Varin felt the shake in Pell's arms even through his fur. The man was barely holding together. Flying through the night, through the morning, and injured on top of it all. Varin respected the hell out of that kind of stubbornness.
"When we get in there," Varin started as they passed over the rebel army and angled closer to Alubarna, "tell em the king might be an imposter. Anyone suspicious needs to be put down. Aye? You're better at explainin that than I am…"
He paused, squinting even with his enhanced eyes. They were still high up.
"Is that Vi?"
"It is," Pell answered instantly. His vision was far better than Varin's, being a bird of prey and all.
Varin huffed. "Aye. And she's about to get trampled, ain't she?" Below them, just before the city gates, Vivi and Karoo stood alone against the approaching horde. "I told her," Varin growled, ears flattening back, "everyone survivin ain't nothin more than a fairy tale. Stubborn lass."
Pell let out a humourless laugh. "She's always been like that. Even if it risks her life."
"Aye," Varin said, irritation creeping into his voice, "but if she dies, my navigator's gonna put me so far in debt even a Yonko bounty won't save me." He clicked his tongue, anger sharp now. "Damn girl acts like a bloody child."
Varin leaned forward as best he could, eyes locked on the figure below. "Dive. Drop me next to her. I ain't needed till Crocodile shows himself anyway."
Pell didn't argue. He folded his wings and dove hard, the wind screaming past. A few feet above the sand, he let go.
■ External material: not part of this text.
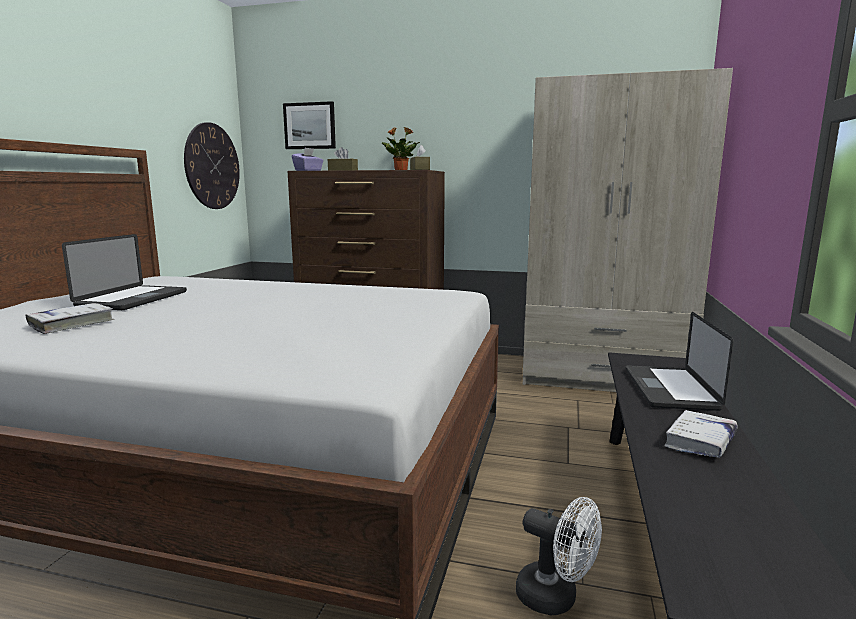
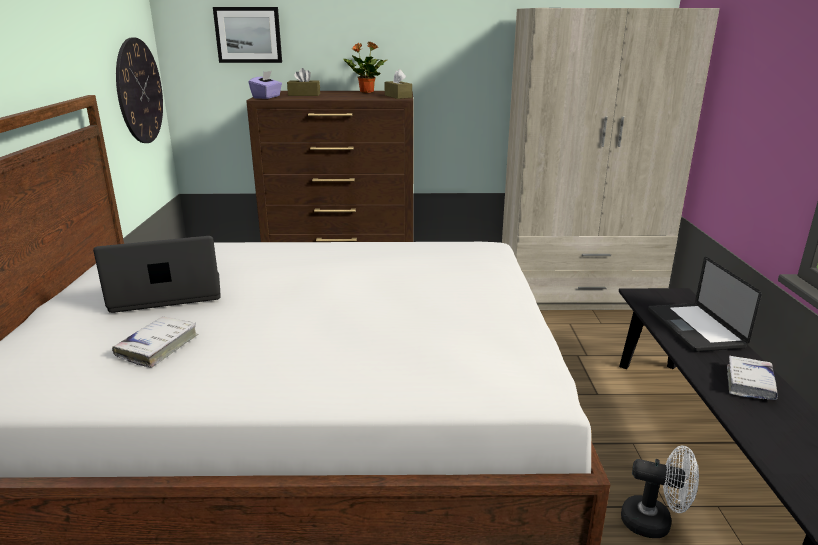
camera: 15 degrees left, 10 degrees up
laptop [62,234,187,310] -> laptop turned 105 degrees counterclockwise [93,236,221,313]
Varin hit like a dropped boulder, rolling once before digging his claws in and skidding to a stop just in front of Vivi. Sand billowed up around him. Karoo screamed, a sound he seemed to reserve exclusively for Varin, and Vivi yelped right along with him.
Varin rose out of the dust, tail lashing, blood darkening the sand beneath his side.
"You are worse than any person I've ever met," he said roughly, turning on her. "I swear you give Luffy a run for his money when it comes to stupidity."
"Varin?" Vivi blinked, shock giving way to relief as she rushed closer. "You're bleeding. You survived Crocodile."
"No," he snapped, ears pinning back as he rounded on her fully. "Lass, what in the nine realms were you thinkin'?"
He loomed over her, one clawed hand jabbing toward the oncoming army. "We went over this. You do not help a single damn person by gettin yourself killed."
Vivi stiffened, gripping her dress. "I couldn't just stand by. If I don't try, then everyone dies anyway."
"Everyone dies if you do this wrong," Varin shot back. "And this." He gestured around them, at the rebels, the city, the chaos about to collide. "This is wrong."
Karoo shuffled closer to Vivi, wings half spread, glaring up at Varin like he might actually try something.
Varin exhaled sharply through his nose, forcing his voice down from a snarl. "You wanna save your people? Fine. Then listen. You live first. You breathe first. You don't throw yourself under a stampede hopin it'll stop outta guilt."
He crouched slightly, bringing himself closer to her level, eyes burning. "Crocodile wants you dead. That alone should tell you how important you are. So stop actin like you're expendable."
The ground trembled faintly as the rebels drew closer.
Varin straightened, teeth flashing in a grim grin. "Now get behind me, princess. I'll handle the part where they try to crush you."